Every. Single. Thing. 

Individually wrapped bananas
Individually wrapped bananas, which can be found in konbini. Photo courtesy of Google
Individually wrapped corn cobs
Styrofoam and plastic-wrapped corn. Photo courtesy of Google

 

 

 

 

 

 

 

 

Individually wrapped strawberries
Individually packaged strawberries. Photo courtesy of Google

 

Some students may be used to a grocery store being a one-stop shop, but for most people in Japan, this simply isn’t the case. You may go to Fresco one day for bread, but then have to make a trip to Gyomu Supa for eggs and meat. In order to stay within budget, you just have to shop around. Produce is usually cheapest when found anywhere other than a grocery store. Sometimes shops found along street markets will offer the cheapest seasonal fruit and vegetables.

 

Onions and assorted vegetables on produce stand
This is a produce stand along a random street market that sold a bag of 12+ onions for $1.50! This is outstandingly cheap.

 

Second, while this may seem obvious, do not look for American equivalents while in a Japanese grocery store. I find that American students will try to buy and recreate American snacks. They look for Jiffy’s peanut butter, Smucker’s grape jam, Lay’s chips, almond milk, etc… Even rice can be expensive (because it is largely imported, to the surprise of many people who come to Japan). Imported goods can cause an arm and a leg. 

Even the bread here has its own unique culture. Slices of bread are much thicker than American bread, and the loaves are much smaller.

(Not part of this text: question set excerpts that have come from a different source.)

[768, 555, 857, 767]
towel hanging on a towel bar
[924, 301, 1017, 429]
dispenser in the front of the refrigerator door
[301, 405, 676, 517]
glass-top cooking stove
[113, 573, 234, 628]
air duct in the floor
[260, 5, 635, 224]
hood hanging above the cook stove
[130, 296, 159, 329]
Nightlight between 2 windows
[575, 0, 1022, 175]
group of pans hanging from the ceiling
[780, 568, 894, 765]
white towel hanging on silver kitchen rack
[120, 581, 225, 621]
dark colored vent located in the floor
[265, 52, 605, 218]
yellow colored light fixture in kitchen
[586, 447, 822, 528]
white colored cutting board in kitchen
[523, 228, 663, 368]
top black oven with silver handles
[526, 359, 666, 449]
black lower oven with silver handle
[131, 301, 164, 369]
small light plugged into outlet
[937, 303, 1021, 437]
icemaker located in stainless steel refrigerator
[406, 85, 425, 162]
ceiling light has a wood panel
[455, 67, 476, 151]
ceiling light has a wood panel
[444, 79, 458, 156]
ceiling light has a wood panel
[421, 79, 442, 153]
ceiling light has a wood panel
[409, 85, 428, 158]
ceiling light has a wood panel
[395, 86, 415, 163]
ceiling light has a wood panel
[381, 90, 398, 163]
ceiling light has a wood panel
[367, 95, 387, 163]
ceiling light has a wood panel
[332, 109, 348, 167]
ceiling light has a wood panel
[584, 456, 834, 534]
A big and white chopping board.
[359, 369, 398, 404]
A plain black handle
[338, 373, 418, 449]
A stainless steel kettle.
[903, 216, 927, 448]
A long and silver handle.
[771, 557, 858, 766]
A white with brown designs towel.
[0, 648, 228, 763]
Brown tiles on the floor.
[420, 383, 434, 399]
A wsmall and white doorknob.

A bag of six slices of bread
The 6-slice pack is the most common and thinnest bread you’ll find in Japan.
A back of 4 slices of bread
The 4-pack is some of the thickest toast you’ll probably ever have. It’s an experience.

 

 

 

 

 

 

 

 

 

 

 

 

I’ve always loved eating Japanese food at restaurants, but now I have to take this as a chance to learn how to make Japanese food myself. Though, this is sometimes difficult because sometimes I simply don’t know what an item is. 

Which leads me to my third, which once again, may seem obvious… but Google Translate is your best friend.

A student uses Google translate while grocery shopping
Amherst-Doshisha fellow, Mika Obayashi, using google translate to figure out that ほうれん草 means spinach.

 

Finally, but probably most importantly… Always do your grocery shopping after 7 PM. This is because all Japanese grocery stores will start halving a ton of their fresh produce and pre-made items as it nears closing hours.

A discount sticker on a grocery item
That kanji means half off. Look for these two kanji like your life depends on it. Photo courtesy of Google.

 

Ultimately, Japan’s grocery stores are reflective of Japan itself. Fresh produce is expensive because so much of it is imported. Freshness is important though, seen in the way everything is slashed half off the moment it hits 7PM — if not, the food will simply be thrown away. Fish and seafood is cheaper because Japan is an island. Eating out, while fun, simply is not sustainable on a student budget. American imported items are expensive. While these things may seem obvious when listed out like this, it is a lot more overwhelming when confronted all at once. 

Knowing that fruit will be expensive in Japan is different than being in Japan and actually seeing how expensive grapes are. Confronting the possibility of not having grapes until you’re back in your home country, unless you’re willing to fork out a pretty penny (cheapest grapes I’ve seen are roughly $6), can be a bit of a startling, sad realization.

But ultimately, my own frugality has lead to a lot of delicious meals and bento boxes being made. With each week, I learn a new Japanese recipe. I actually look forward to making my meals. Cooking with friends and combining all of your mismatched groceries into a wonky meal can be fun. Despite the strange concoctions we sometimes make, we’re always thankful for the food. Itadakimasu!

A bento box with gyoza and white rice
Self-made bento box with gyoza and cuts of tonkatsu, along with furikake on top of white rice.